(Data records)
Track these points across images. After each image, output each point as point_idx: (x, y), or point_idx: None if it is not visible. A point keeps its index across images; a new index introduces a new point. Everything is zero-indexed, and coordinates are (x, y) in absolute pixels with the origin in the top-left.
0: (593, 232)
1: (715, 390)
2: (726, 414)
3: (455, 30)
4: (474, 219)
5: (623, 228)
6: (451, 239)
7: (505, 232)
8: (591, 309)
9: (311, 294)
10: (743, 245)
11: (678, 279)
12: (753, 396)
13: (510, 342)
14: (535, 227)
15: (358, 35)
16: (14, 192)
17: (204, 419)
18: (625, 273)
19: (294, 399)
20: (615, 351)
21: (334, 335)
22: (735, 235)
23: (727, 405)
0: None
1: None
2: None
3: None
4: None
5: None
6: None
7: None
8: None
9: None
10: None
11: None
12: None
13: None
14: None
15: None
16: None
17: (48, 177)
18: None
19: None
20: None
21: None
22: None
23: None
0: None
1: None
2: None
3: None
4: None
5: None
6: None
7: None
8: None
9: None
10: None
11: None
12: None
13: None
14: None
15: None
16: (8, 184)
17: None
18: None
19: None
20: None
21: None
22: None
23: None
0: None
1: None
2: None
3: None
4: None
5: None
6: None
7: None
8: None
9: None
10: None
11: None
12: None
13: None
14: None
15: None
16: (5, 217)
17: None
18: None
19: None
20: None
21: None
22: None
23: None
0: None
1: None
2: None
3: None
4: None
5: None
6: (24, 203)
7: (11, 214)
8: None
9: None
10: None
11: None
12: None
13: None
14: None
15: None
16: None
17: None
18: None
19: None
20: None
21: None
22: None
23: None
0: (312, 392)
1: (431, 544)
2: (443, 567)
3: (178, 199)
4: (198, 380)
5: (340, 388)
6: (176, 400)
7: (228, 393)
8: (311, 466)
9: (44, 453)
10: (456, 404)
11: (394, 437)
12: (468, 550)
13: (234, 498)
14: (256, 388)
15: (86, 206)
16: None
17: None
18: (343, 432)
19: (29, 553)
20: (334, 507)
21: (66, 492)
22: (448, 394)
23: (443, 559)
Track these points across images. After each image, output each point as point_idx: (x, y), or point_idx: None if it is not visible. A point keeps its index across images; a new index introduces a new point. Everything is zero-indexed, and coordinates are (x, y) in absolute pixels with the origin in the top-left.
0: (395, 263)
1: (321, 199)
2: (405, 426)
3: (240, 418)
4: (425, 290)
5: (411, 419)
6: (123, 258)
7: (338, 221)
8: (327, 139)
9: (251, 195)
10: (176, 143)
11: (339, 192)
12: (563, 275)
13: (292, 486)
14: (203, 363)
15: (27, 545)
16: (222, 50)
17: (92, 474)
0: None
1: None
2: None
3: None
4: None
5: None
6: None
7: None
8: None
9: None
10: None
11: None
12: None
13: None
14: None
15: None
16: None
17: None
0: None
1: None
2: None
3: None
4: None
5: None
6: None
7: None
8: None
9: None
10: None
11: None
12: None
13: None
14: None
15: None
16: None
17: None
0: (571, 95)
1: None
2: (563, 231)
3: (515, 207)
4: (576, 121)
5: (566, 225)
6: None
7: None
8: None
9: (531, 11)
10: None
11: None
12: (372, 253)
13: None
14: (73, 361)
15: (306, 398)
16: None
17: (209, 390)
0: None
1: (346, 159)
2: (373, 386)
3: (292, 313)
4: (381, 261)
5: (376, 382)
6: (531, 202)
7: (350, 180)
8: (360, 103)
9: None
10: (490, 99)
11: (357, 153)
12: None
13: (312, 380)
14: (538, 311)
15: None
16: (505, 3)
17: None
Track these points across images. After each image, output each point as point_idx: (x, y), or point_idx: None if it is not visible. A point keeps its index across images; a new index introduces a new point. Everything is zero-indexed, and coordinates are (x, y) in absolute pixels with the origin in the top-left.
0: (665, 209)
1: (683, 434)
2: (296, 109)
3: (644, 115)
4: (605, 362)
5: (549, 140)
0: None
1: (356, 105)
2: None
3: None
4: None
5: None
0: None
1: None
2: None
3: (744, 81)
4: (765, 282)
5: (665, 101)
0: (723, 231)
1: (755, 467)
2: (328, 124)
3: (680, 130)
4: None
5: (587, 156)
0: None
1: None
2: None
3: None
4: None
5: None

◆ DO THIS
Rewrite the data from its beginning through the line containing "23: (443, 559)", substituting "Follow" for "Track" and leaving everything else unchanged.

◆ ANSWER TO THE EXERCISE
Follow these points across images. After each image, output each point as point_idx: (x, y), or point_idx: None if it is not visible. A point keeps its index across images; a new index introduces a new point. Everything is zero-indexed, and coordinates are (x, y) in absolute pixels with the origin in the top-left.
0: (593, 232)
1: (715, 390)
2: (726, 414)
3: (455, 30)
4: (474, 219)
5: (623, 228)
6: (451, 239)
7: (505, 232)
8: (591, 309)
9: (311, 294)
10: (743, 245)
11: (678, 279)
12: (753, 396)
13: (510, 342)
14: (535, 227)
15: (358, 35)
16: (14, 192)
17: (204, 419)
18: (625, 273)
19: (294, 399)
20: (615, 351)
21: (334, 335)
22: (735, 235)
23: (727, 405)
0: None
1: None
2: None
3: None
4: None
5: None
6: None
7: None
8: None
9: None
10: None
11: None
12: None
13: None
14: None
15: None
16: None
17: (48, 177)
18: None
19: None
20: None
21: None
22: None
23: None
0: None
1: None
2: None
3: None
4: None
5: None
6: None
7: None
8: None
9: None
10: None
11: None
12: None
13: None
14: None
15: None
16: (8, 184)
17: None
18: None
19: None
20: None
21: None
22: None
23: None
0: None
1: None
2: None
3: None
4: None
5: None
6: None
7: None
8: None
9: None
10: None
11: None
12: None
13: None
14: None
15: None
16: (5, 217)
17: None
18: None
19: None
20: None
21: None
22: None
23: None
0: None
1: None
2: None
3: None
4: None
5: None
6: (24, 203)
7: (11, 214)
8: None
9: None
10: None
11: None
12: None
13: None
14: None
15: None
16: None
17: None
18: None
19: None
20: None
21: None
22: None
23: None
0: (312, 392)
1: (431, 544)
2: (443, 567)
3: (178, 199)
4: (198, 380)
5: (340, 388)
6: (176, 400)
7: (228, 393)
8: (311, 466)
9: (44, 453)
10: (456, 404)
11: (394, 437)
12: (468, 550)
13: (234, 498)
14: (256, 388)
15: (86, 206)
16: None
17: None
18: (343, 432)
19: (29, 553)
20: (334, 507)
21: (66, 492)
22: (448, 394)
23: (443, 559)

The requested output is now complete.